What We Wove
The first time we tried using string, I was barely able to understand such things, but the older people in town said it would be good for us to visualize our loves, acknowledge our desires, so it began with wives tying strings to their husbands, parents to their children, children to their pets, and it seemed to work for a while — there were days our many strings made us happy, like birthday-full mailboxes, like lipstick lustwords on bathroom mirrors, until our idea turned on us and we began to lose track of the strings, until husbands couldn’t name the sources of the many lines that crisscrossed their wives and snaked down the streets in all directions, until mothers counted more strings knotted to their children than there were pets in their houses.
I remember the night my father stood on the front porch as the rain lashed the aluminum siding, a loaded gun in one hand, and handful of my mother’s strings in the other — trapped, immobilized, afraid of where her strings might lead, and afraid of other men following other strings through the darkness, strings that would eventually lead them to our door.
To Whom It May Concern
After the violence and the deaths, after we scrubbed the dark blood from the streets, we outlawed the strings for a time, which is why I awoke so shocked the morning of my sixteenth birthday, a string tied to my ankle, strung through a note that read I Will Destroy You.
I stayed in my room for days, knife beneath my pillow, shaking, waiting, until I realized I’d accepted some asshole’s invitation to guard my own cell, so I took my knife and crept out into the darkness, feeding the string back through my fingertips.

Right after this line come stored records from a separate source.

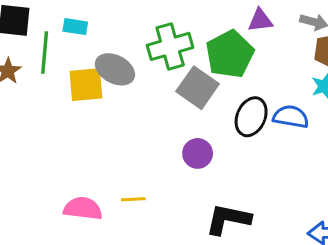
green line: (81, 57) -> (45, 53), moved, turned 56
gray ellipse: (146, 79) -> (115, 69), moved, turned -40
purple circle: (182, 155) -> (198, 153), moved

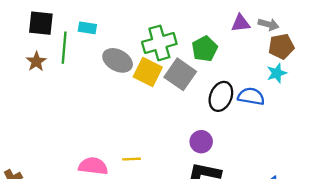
purple triangle: (260, 20) -> (241, 23), moved
green pentagon: (230, 54) -> (205, 49), size x0.7
yellow square: (86, 85) -> (148, 72), moved, turned 32
purple circle: (198, 153) -> (201, 142), moved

I pictured my life ending. I pictured my girlfriend, the one good thing I’d sifted out of the debris around me. I pictured her left there, alone, worst of all.

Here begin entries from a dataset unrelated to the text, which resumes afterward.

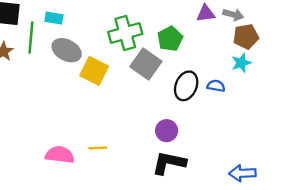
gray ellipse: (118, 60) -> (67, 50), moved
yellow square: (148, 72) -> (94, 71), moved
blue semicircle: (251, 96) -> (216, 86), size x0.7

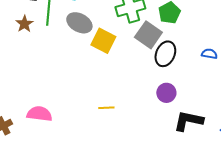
black ellipse: (186, 86) -> (165, 54), moved
pink semicircle: (60, 155) -> (39, 114), moved
black L-shape: (169, 163) -> (188, 121), moved

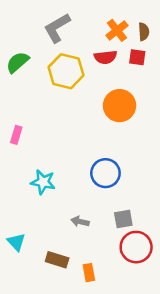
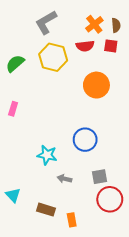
green semicircle: (18, 62) -> (15, 63), moved
cyan star: (43, 182) -> (47, 155), moved

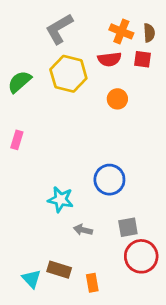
orange cross: (94, 24) -> (121, 31), turned -30
orange circle: (96, 85) -> (117, 99), moved, size x0.6
cyan triangle: (13, 195) -> (31, 279), moved

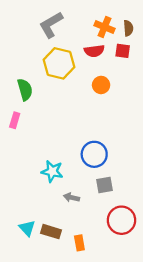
green semicircle: (19, 82) -> (25, 90), moved, turned 115
gray square: (128, 227) -> (104, 185), moved
cyan triangle: (31, 279) -> (27, 228), moved

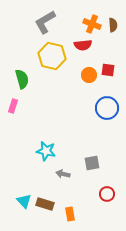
red square: (123, 51) -> (108, 70), moved
blue circle: (94, 154) -> (107, 108), moved
red circle: (121, 220) -> (107, 194), size x0.6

I followed the string through the empty streets in the center of town, across the park, then up the granite steps beyond the fountain. The string was tied to a limestone column. On the top of the column stood a statue, the founder of our town, a wanderer whose wanderings died there.
I sat on the steps and watched our lone streetlight cycle green, yellow, red, green. Stars chased each other across the black. For a moment, I was a child again, when string was innocent, when a knot around your ankle meant someone cared, maybe even enough to warn the shit out of you.
Hope as Blade
Then there came the time that we climbed from our beds at dawn just to walk the streets of our town, looking for those who might have stolen away in the night. String Town was dying in increments, forgotten, foreclosed, praying for its end in quiet rasps, like all things do that outlive suicide and usefulness. In ones and twos we started tying strings to each other again, hoping to feel the pull if another one tried to leave. My wife and I didn’t bother with each other, our roots sunk too deep, but we each tied a string to our son, now seventeen, to his traveller’s cloudgaze, to his body taut as packed bags. Even as he left us, he promised return. Tugged on his strings, smiling, just for us.
We stayed awake the night he left, talked of how lucky we were to have found each other in that larval hell, how blessed to have a son, antidote to despair, and I told her some things I’d never spoken of before, how the knot in the string around the limestone column bore the look of a sailor’s knot, and how my father used to tell me bedtime tales of far-off seas he’d once touched. The sky warmed to pink in the east, warm like an answer, and that was when we finally settled on the two most beautiful things in the world — the feel of a sharp blade in your hand, and the peace that looked like raw ends disappearing into blue hills.